_Vorliegender Textauszug_
►

Die Männerfußball-EM hat die Frauenfußball-EM im nächsten Jahr zunichte
gemacht. So kann man die Geschehnisse der letzten Tage knapp und ungeschönt
zusammenfassen.
So viel Ernüchterung muss schon sein angesichts der vielen blumigen und
salbungsvollen Worte, die derzeit vorgetragen werden. Die Uefa etwa pries
ihre eigene Opferbereitschaft und teilte mit, „in einer einzigartigen
Solidaritätsaktion“ habe man den nationalen Männer-Wettbewerben Vorrang
eingeräumt und die [1][Männer-EM auf 2021 verschoben].
Dass man dafür den Platz der Frauen-EM freiräumen musste, offenbarte mehr
oder weniger erst der letzte kleine Satz am Ende der [2][Mitteilung]:
„Entscheidungen über die Termine anderer Klub- und
Nationalmannschaftswettbewerbe der Männer und Frauen werden zu gegebener
Zeit bekanntgegeben.“
Enthaltsamkeit will sich plötzlich auch [3][Fifa-Präsident Gianni
Infantino] auf die Fahnen schreiben. Er bezeichnete die Epidemie als
Chance, den Fußball zu verändern. Zur Sicherheit flocht er noch das Wort
„vielleicht“ ein. Der notorische Turniererfinder und -erweiterer dachte
laut über „einen Schritt zurück“ nach. Weniger könnte mehr sein, so seine
neue Einsicht. Vielleicht. Und auch Uli Hoeneß, der ehemalige Lenker vom
millionenschwersten Fußballunternehmens Deutschlands, tat seine Gedanken
von einem weniger kapitalistischen und solidarischeren Fußball nach der
Coronakrise kund.

◄

(Aufgezeichnete Daten)

►

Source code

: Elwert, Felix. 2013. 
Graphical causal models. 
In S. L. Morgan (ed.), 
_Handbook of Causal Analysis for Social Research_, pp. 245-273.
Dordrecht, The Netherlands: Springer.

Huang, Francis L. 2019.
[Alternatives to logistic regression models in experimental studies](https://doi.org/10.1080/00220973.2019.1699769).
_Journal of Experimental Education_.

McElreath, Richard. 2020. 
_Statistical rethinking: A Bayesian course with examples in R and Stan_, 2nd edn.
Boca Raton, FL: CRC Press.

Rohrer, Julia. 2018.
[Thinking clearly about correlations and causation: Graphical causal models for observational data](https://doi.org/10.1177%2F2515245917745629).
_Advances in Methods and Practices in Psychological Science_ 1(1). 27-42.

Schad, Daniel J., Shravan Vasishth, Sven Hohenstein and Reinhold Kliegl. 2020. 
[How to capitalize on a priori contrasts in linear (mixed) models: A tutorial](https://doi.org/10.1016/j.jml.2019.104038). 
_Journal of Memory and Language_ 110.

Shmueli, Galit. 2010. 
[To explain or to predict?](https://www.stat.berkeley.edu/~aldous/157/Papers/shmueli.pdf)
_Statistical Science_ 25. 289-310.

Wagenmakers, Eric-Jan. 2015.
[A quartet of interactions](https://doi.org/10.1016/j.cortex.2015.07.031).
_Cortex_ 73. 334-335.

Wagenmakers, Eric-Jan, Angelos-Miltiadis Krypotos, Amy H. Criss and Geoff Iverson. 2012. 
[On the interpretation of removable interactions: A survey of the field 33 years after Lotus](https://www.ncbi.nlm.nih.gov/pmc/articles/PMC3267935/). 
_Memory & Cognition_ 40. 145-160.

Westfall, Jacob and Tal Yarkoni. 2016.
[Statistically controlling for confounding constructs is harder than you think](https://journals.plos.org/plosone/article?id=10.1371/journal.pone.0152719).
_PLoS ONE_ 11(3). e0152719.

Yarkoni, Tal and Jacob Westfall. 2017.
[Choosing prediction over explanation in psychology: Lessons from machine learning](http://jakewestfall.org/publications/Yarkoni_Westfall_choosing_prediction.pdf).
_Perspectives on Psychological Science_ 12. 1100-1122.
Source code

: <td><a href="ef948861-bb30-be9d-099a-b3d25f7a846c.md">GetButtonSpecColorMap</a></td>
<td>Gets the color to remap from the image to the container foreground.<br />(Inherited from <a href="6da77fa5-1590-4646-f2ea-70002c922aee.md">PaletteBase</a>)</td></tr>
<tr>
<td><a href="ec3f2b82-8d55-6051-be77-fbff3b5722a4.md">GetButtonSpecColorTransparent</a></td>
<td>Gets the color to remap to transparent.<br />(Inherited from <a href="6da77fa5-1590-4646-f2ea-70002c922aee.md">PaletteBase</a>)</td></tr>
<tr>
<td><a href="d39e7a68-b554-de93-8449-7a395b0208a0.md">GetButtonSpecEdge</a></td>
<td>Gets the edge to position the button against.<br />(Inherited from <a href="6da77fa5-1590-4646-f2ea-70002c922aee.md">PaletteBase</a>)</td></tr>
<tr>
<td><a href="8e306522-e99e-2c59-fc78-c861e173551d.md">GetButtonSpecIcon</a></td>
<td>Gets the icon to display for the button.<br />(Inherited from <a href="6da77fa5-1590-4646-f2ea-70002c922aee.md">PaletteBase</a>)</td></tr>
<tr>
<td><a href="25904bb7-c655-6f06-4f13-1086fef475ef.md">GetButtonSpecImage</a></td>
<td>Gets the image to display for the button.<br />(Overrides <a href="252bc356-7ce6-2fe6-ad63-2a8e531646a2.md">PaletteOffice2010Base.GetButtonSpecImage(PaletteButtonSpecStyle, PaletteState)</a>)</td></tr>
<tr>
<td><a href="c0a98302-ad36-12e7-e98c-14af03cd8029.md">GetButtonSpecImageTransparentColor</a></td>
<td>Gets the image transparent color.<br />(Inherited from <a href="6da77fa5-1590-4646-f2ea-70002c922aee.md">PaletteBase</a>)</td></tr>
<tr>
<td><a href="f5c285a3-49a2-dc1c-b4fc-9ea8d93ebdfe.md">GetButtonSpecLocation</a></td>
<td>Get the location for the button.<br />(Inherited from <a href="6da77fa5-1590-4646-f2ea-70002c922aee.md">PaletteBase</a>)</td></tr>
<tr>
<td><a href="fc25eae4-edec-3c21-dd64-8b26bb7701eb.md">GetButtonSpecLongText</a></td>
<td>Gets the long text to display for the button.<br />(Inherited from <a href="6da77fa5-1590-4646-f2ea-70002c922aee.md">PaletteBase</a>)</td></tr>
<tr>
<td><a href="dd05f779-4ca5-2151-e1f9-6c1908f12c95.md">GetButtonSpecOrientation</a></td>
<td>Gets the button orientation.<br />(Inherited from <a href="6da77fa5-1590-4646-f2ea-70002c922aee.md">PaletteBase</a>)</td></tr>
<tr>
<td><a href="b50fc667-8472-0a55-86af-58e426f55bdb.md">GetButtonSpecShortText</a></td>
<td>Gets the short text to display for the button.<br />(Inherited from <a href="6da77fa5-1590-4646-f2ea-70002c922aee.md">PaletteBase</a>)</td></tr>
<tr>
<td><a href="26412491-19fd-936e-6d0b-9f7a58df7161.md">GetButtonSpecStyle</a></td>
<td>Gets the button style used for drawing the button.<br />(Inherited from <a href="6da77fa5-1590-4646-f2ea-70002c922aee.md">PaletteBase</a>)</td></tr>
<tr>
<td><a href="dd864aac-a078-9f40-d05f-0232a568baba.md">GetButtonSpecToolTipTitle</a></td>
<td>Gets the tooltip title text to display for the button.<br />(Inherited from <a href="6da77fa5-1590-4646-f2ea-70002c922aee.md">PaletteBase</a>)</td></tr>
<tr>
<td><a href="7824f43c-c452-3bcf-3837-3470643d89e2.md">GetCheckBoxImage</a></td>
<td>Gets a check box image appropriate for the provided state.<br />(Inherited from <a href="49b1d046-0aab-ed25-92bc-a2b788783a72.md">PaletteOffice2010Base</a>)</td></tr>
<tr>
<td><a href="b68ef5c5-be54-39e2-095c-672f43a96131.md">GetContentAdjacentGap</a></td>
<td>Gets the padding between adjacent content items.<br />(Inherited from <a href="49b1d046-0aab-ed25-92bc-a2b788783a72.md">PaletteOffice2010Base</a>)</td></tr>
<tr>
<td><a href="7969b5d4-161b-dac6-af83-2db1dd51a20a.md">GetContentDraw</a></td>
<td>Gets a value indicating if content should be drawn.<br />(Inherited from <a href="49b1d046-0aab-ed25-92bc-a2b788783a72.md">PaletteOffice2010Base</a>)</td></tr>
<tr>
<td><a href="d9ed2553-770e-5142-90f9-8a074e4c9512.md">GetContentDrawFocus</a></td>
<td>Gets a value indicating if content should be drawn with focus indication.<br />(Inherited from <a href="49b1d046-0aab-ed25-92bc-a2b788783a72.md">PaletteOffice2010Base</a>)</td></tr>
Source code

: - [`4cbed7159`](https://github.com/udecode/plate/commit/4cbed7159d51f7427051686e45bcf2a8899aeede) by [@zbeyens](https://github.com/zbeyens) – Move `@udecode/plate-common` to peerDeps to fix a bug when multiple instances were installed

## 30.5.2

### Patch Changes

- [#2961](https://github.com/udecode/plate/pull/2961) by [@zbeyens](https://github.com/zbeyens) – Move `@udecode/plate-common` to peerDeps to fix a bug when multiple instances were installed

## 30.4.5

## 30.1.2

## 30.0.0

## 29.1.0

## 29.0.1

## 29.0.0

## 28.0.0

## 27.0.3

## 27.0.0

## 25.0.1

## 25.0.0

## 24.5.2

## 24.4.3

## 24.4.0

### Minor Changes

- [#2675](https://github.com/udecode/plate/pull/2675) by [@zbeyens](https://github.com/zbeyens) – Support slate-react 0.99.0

◄

_Aufgaben_
a – Geben Sie den Abschnitt der Datensätze vom Anfang bis einschließlich der Zeile mit „Dordrecht, The Netherlands: Springer.“ erneut wieder, wobei „Graphical causal models“ durch „Causal graphical models“ ersetzt wird und alles Übrige unverändert bleibt.
b – Setzen Sie den Textauszug über die Fußball-EM im Anschluss an seinen letzten Satz fort.
Die Datensätze haben mit dem Textauszug über die Fußball-EM nichts zu tun.

_Lösungen der Aufgaben_
a –
Source code

: Elwert, Felix. 2013. 
Causal graphical models. 
In S. L. Morgan (ed.), 
_Handbook of Causal Analysis for Social Research_, pp. 245-273.
Dordrecht, The Netherlands: Springer.

b –
Grundsätzlich sind Zäsuren ein guter Nährboden für große Vorsätze und
tatsächlich auch auf für einen Neuanfang. Doch die ersten Entscheidungen
der großen Fußballfunktionäre bilden lediglich alte Verhaltensmuster ab.
## Vertane Chance
Dabei hätte die Uefa die Chance gehabt, zu zeigen, dass ihre im Sommer 2019
vorgestellte Strategie für den Frauenfußball mit dem Titel „Zeit zu
handeln“ mehr als nur ein Papier ist. Dass der darin enthaltene Appell,
„das Wohlergehen des europäischen Fußballs insgesamt im Blick zu halten“
mit Leben gefüllt werden kann. Die verschobene Jubiläums-EM der Männer
hätte mit der Frauen-EM zusammengedacht werden können.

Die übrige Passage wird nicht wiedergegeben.